What you need to do: Transcribe, word for word and without additions, each line below from the one containing "[ ! -e /etc/bash.bashrc" through the one containing "source ~/.bash_profile", both ends included.

(Data items)
┄┄┄┄┄┄┄┄┄┄

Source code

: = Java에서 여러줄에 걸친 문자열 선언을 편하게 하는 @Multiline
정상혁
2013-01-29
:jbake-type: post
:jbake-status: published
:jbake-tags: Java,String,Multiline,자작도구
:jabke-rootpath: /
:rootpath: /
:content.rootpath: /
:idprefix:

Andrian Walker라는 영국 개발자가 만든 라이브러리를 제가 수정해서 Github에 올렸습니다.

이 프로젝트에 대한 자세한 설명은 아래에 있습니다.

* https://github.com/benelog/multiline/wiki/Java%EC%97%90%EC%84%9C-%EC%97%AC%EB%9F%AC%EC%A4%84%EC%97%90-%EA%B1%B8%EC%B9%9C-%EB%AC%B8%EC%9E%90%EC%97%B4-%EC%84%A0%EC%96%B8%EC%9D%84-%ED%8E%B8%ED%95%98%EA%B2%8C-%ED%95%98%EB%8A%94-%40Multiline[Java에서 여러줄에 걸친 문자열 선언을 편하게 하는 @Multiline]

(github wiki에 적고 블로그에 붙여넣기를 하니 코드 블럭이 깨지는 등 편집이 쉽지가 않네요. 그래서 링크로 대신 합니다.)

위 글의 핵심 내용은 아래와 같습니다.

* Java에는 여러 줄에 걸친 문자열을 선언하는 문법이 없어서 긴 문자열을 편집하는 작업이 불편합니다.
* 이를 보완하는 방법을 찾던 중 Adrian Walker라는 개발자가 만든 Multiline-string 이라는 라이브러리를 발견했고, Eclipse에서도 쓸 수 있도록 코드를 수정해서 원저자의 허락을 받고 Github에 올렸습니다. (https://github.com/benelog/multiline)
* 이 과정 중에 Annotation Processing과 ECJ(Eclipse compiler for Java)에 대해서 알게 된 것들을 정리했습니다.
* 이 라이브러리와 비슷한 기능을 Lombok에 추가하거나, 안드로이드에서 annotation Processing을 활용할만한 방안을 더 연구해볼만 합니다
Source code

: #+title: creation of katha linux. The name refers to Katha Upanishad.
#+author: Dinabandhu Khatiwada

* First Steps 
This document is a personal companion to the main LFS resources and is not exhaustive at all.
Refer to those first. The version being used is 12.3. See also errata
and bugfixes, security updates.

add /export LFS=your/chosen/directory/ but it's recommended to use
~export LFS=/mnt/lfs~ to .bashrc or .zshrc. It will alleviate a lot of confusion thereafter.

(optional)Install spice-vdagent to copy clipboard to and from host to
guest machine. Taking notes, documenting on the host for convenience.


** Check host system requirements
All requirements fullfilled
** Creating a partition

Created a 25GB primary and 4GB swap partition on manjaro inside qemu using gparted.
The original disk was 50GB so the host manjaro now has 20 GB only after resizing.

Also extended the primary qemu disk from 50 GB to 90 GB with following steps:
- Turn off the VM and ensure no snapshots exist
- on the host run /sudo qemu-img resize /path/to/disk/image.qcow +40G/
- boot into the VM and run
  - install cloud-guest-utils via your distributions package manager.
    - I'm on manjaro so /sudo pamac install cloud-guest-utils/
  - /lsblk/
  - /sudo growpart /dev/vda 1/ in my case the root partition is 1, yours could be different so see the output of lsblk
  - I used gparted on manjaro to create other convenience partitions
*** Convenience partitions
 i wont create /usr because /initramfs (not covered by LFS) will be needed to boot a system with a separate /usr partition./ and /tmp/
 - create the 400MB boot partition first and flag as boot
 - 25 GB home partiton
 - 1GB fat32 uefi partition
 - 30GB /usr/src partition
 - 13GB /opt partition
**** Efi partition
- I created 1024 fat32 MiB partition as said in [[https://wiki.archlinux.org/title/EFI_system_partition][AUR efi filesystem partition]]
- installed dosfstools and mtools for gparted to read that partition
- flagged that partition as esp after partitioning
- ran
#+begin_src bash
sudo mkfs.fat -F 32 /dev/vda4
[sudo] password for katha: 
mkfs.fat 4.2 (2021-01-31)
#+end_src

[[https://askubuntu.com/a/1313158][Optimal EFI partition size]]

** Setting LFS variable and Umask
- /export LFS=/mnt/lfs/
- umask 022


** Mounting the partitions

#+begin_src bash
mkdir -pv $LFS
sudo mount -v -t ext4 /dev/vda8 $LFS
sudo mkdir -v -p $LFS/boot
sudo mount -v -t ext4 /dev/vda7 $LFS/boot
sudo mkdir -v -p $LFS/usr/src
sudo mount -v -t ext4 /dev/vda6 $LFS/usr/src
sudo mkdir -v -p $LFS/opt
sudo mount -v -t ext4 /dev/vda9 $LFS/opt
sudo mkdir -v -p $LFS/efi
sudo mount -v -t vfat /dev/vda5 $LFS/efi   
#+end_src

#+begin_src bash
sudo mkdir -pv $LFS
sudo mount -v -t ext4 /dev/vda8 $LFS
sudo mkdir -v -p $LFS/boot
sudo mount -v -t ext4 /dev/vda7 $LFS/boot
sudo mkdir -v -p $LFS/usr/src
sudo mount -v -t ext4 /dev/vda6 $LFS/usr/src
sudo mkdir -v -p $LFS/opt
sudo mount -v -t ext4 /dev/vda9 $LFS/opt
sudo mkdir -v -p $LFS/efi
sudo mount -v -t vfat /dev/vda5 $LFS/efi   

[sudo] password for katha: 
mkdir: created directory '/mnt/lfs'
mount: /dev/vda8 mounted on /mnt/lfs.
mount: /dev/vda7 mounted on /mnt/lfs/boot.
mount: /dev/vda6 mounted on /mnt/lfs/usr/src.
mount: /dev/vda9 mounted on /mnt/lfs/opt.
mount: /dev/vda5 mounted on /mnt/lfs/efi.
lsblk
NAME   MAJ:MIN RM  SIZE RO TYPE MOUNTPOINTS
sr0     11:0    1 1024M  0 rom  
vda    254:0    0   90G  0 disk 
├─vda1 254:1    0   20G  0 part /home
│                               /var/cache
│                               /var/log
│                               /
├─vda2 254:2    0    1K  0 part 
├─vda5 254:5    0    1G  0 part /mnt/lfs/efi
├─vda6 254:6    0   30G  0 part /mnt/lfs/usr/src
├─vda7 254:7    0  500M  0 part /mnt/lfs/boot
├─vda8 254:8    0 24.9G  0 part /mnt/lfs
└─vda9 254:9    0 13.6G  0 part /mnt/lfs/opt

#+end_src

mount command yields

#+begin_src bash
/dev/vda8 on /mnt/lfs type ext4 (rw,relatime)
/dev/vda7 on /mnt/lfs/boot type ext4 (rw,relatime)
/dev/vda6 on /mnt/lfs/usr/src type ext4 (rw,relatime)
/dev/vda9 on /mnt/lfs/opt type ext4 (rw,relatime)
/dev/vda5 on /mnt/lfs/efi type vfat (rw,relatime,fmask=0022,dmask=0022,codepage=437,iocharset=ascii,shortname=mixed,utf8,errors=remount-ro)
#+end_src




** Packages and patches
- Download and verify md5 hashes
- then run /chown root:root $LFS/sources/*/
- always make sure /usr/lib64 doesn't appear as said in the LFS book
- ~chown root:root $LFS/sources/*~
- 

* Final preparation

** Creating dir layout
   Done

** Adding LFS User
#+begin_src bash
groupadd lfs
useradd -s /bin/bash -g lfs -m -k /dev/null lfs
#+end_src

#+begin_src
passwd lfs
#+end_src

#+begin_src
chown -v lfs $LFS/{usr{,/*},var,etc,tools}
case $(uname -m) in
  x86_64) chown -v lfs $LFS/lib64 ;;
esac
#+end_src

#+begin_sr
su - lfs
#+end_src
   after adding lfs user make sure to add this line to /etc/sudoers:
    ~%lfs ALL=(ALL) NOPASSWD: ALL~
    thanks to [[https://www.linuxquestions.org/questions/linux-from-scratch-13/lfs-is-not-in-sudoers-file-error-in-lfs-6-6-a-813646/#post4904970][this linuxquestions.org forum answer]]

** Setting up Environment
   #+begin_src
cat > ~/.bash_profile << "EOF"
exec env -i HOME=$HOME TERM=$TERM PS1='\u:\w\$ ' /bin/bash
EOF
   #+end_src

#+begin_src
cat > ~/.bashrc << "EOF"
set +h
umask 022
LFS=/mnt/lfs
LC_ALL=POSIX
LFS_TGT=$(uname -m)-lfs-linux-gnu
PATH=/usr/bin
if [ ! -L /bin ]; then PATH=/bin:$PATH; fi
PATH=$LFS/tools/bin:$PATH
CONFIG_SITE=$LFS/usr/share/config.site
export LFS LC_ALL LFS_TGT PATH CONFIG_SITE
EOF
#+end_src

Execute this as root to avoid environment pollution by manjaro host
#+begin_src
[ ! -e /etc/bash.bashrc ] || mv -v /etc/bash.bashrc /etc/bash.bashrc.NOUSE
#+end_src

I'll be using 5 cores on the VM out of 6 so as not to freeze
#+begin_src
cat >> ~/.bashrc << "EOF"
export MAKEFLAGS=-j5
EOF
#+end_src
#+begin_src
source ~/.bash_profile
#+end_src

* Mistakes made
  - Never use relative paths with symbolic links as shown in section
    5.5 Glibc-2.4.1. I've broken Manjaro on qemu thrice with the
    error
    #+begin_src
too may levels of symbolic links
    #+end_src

┄┄┄┄┄┄┄┄┄┄

Final answer:
[ ! -e /etc/bash.bashrc ] || mv -v /etc/bash.bashrc /etc/bash.bashrc.NOUSE
#+end_src

I'll be using 5 cores on the VM out of 6 so as not to freeze
#+begin_src
cat >> ~/.bashrc << "EOF"
export MAKEFLAGS=-j5
EOF
#+end_src
#+begin_src
source ~/.bash_profile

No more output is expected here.